“Novo Plano Diretor atinge Marapendi e Grumari; governo alega combate à favelização e ecologistas têm ressalvas
Felipe Werneck, O Estado de São Paulo
Prefeitura do Rio estuda uma mudança na legislação que poderá permitir a construção de até 11 eco resorts em áreas de proteção ambiental na orla da zona oeste. Os terrenos são privados, cada resort teria 200 suítes e os lotes seriam vendidos separadamente, para financiar a construção, o que hoje não é permitido. O prefeito Eduardo Paes (PMDB) relaciona o projeto à necessidade de vagas na rede hoteleira para a realização da Copa do Mundo de 2014 e para a Olimpíada de 2016, que o Rio ainda disputa.
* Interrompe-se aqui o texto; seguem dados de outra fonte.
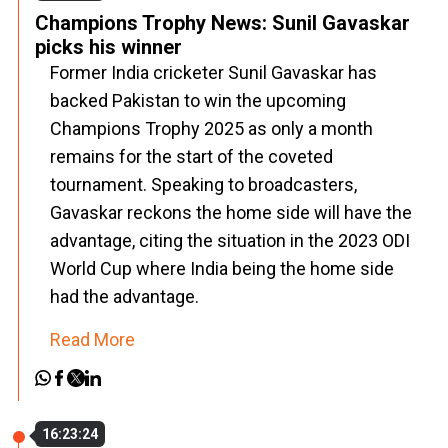
Champions Trophy News: Sunil Gavaskar
picks his winner
Former India cricketer Sunil Gavaskar has
backed Pakistan to win the upcoming
Champions Trophy 2025 as only a month
remains for the start of the coveted
tournament. Speaking to broadcasters,
Gavaskar reckons the home side will have the
advantage, citing the situation in the 2023 ODI
World Cup where India being the home side
had the advantage.
Read More
16:23:24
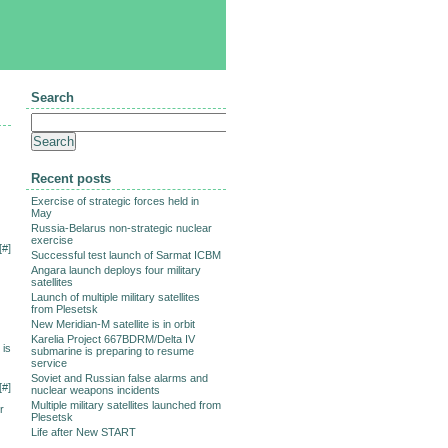
Search
Recent posts
Exercise of strategic forces held in
May
Russia-Belarus non-strategic nuclear
exercise
[
#
]
Successful test launch of Sarmat ICBM
Angara launch deploys four military
satellites
Launch of multiple military satellites
from Plesetsk
New Meridian-M satellite is in orbit
Karelia Project 667BDRM/Delta IV
 is
submarine is preparing to resume
service
Soviet and Russian false alarms and
[
#
]
nuclear weapons incidents
Multiple military satellites launched from
r
Plesetsk
Life after New START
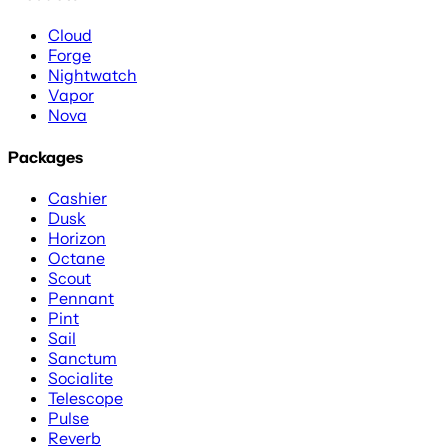
Cloud
Forge
Nightwatch
Vapor
Nova
Packages
Cashier
Dusk
Horizon
Octane
Scout
Pennant
Pint
Sail
Sanctum
Socialite
Telescope
Pulse
Reverb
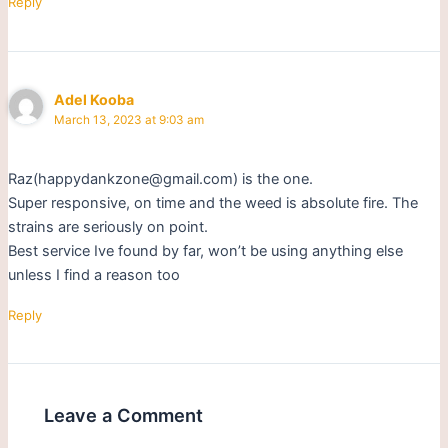
Reply
Adel Kooba
March 13, 2023 at 9:03 am
Raz(happydankzone@gmail.com) is the one.
Super responsive, on time and the weed is absolute fire. The
strains are seriously on point.
Best service Ive found by far, won’t be using anything else
unless I find a reason too
Reply
Leave a Comment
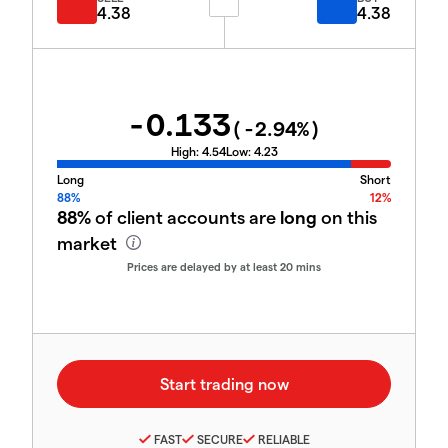
4.38
4.38
-0.133
(
-2.94
%)
High:
4.54
Low:
4.23
Long
Short
88%
12%
88%
of client accounts are
long
on this
market
Prices are delayed by at least 20 mins
FAST
SECURE
RELIABLE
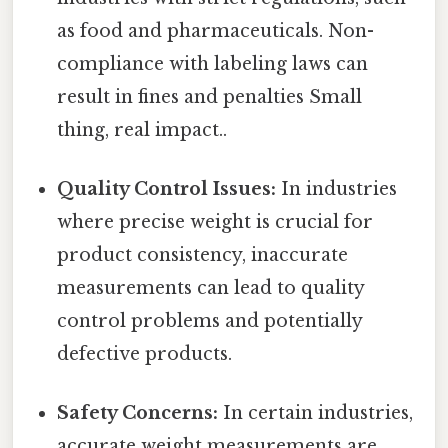
as food and pharmaceuticals. Non-
compliance with labeling laws can
result in fines and penalties Small
thing, real impact..
Quality Control Issues:
In industries
where precise weight is crucial for
product consistency, inaccurate
measurements can lead to quality
control problems and potentially
defective products.
Safety Concerns:
In certain industries,
accurate weight measurements are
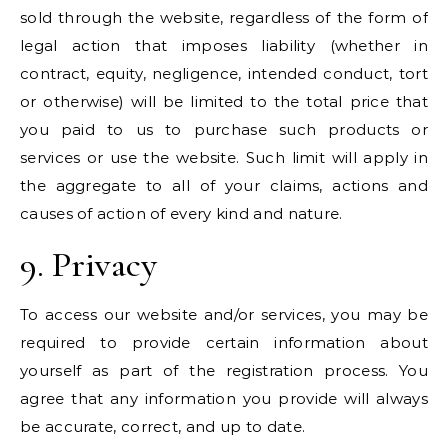
sold through the website, regardless of the form of
legal action that imposes liability (whether in
contract, equity, negligence, intended conduct, tort
or otherwise) will be limited to the total price that
you paid to us to purchase such products or
services or use the website. Such limit will apply in
the aggregate to all of your claims, actions and
causes of action of every kind and nature.
9. Privacy
To access our website and/or services, you may be
required to provide certain information about
yourself as part of the registration process. You
agree that any information you provide will always
be accurate, correct, and up to date.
"Trata-se de uma área controlada que merece todo o cuidado, mas temos de levar algum tipo de situação econômica para dar sustentabilidade, senão o proprietário abandona", argumentou o secretário municipal de Urbanismo, Sérgio Dias. Segundo ele, o empreendimento começaria na Área de Proteção Ambiental (APA) da Restinga de Marapendi e poderia ser estendido, caso haja interessados, até a APA de Grumari, um dos últimos refúgios de restinga do Rio. Para Dias, o projeto teria o efeito de inibir a eventual favelização dos terrenos. "Queremos trazer os melhores operadores (de resorts) brasileiros e internacionais."
Responsável pela lei que criou a APA de Marapendi, em 1992, o vereador Alfredo Sirkis (PV), ex-secretário municipal de Meio Ambiente e de Urbanismo, desconfia do modelo em estudo. "A construção do jeito que eles prometem já é viável. Além disso, o projeto ecoturístico não seria solução para responder à demanda por vagas na rede hoteleira." Somados, os 11 eco resorts forneceriam 2.200 quartos. Mas o documento "Games of the XXXI Olimpiad 2016 Working Group Report" aponta a promessa de fornecer mais 21.394 quartos. O relatório foi preparado pelo IOC Candidatura Acceptance Working Group, grupo técnico que examinou as propostas de sete cidades para a Olimpíada, em 2008.”